◆ **Text provided**

- - -

A zero-crossing detection method applied to Doppler OCT

Zhiqiang Xu; Lionel Carrion; Roman Maciejko

doi:10.1364/OE.16.004394

1. Introduction

Optical Coherence Tomography (OCT) is an imaging technique that appeared about 15 years ago [1]. A few years later, in 1997 [2], as an important new development, the first spatially resolved Doppler OCT images of liquid flow in a phantom have been obtained. Since then, a number of experiments both ex-vivo and in-vivo have taken place. This technique can detect the flow velocity by measuring the flow-induced Doppler shifts during each A-scan. A great deal of effort has been spent on searching for accurate and efficient methods for processing the experimental data. In addition to the early Doppler OCT experiments which used short-time Fourier transform (STFT), there already exist a number of alternative implementations that have been developed for that purpose. For instance, the phase-resolved Doppler OCT technique deduces the structural image and velocity map of a sample from the amplitude and phase information contained in the real and imaginary parts of the complex signal [3–5]. In the time-domain OCT, the recent phase-resolved techniques rely on the Hilbert transform to extract the phase information from the OCT interferograms [4,6]. A hardware method based on autocorrelation of the OCT signal with variable delay time was proposed [7]. Doppler implementations have also been successfully tried in Spectral Domain (SD) [8].

For structural OCT, the main advantages of SDOCT compared to TDOCT lie in a faster image acquisition rate and a higher signal-to-noise ratio (SNR) [9]. In terms of global superiority, for Doppler OCT, we would like to argue that the situation is not as clear as generally assumed because other considerations such as the achievable Doppler-velocity span (dynamic range) and measurement accuracy must be taken into account. Usually, high accuracy is sacrificed for a high scan rate and justly so in many situations. On the other hand, for applications where precise Doppler-speed metrology is essential, the high scan rate imperative can be relaxed. From a survey of the literature, we found that the achieved speed sensitivity for time-domain systems was of the order of 7 µm/s [6] whereas for spectral systems, it was more in the range of 50 µm/s [10] but no doubt, the situation evolves constantly. Similarly, for the maximum measurable speed, we found 560 mm/s for TDOCT [6] and 191 mm/s for SDOCT [11]. In terms of A-scan rates, Doppler SDOCT systems achieve 25 kHz [12] and Doppler TDOCT systems, 8 kHz [6]. For a number of applications such as microfluidics and ex-vivo experiments, the scan rate is less important than accuracy and the 8 to 10 kHz range can be quite comfortable, way above the values used in recent publications which are in the sub 10 Hz range [13–16]. The previous figures, while representative of the current situation, do not set the limits of the best achievable performance, of course. For instance, we estimate that the time-domain zero-crossing method is much less limited in speed sensitivity (at low speed) than what has been quoted so far because as the frequency gets lower and lower, the number of samples per period at fixed sampling rate gets higher and hence gives a better sensitivity: 1 µm/s is certainly achievable. At the high frequency end, the limit is set by the sampling hardware which nowadays is easily in the range of 100 MHz at 14 bit resolution. One can envisage a Doppler velocity of a few tens of meters per second. In summary, we observe that the Doppler velocity dynamic range in present day SDOCT systems is given to be in the vicinity of 45 to 50 dB but we find that in TDOCT systems, it can achieve 80 dB or more especially at slow scan rates.

- - -

◆ **Task A**
In the Doppler OCT text, turn the paragraph beginning "Optical Coherence Tomography (OCT) is an imaging technique" into a short bulleted list that keeps its main facts.
◆ **Task B**
Translate this sentence from the Doppler OCT text into French: "Usually, high accuracy is sacrificed for a high scan rate and justly so in many situations."

◆ **Provided data**
- - -

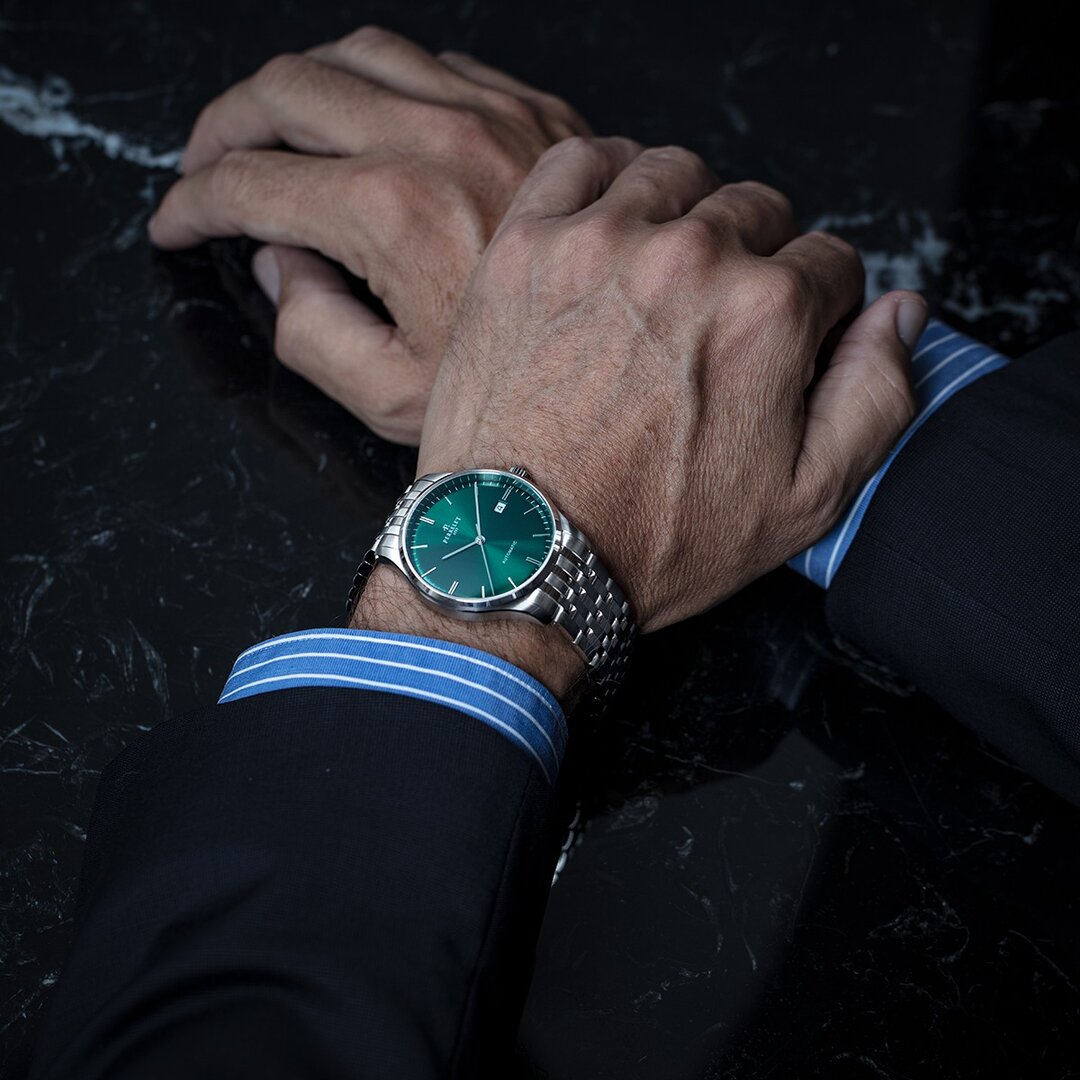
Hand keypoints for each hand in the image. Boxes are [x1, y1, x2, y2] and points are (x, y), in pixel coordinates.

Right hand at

- - -

◆ **Exercise answer A**
- OCT is an imaging technique that appeared about 15 years ago.
- In 1997, the first spatially resolved Doppler OCT images of liquid flow in a phantom were obtained. A number of ex-vivo and in-vivo experiments have taken place since then.
- Doppler OCT detects flow velocity by measuring flow-induced Doppler shifts during each A-scan.
- Much effort has gone into finding accurate and efficient methods for processing the experimental data.
- Early experiments used the short-time Fourier transform (STFT). Alternative implementations include:
  - phase-resolved Doppler OCT, which deduces the structural image and velocity map from the amplitude and phase in the real and imaginary parts of the complex signal
  - phase-resolved techniques in time-domain OCT that use the Hilbert transform to extract phase information from the interferograms
  - a proposed hardware method based on autocorrelation of the OCT signal with variable delay time
  - Doppler implementations tried successfully in Spectral Domain (SD)

◆ **Exercise answer B**
En général, une grande précision est sacrifiée au profit d'une cadence de balayage élevée, et ce à juste titre dans de nombreuses situations.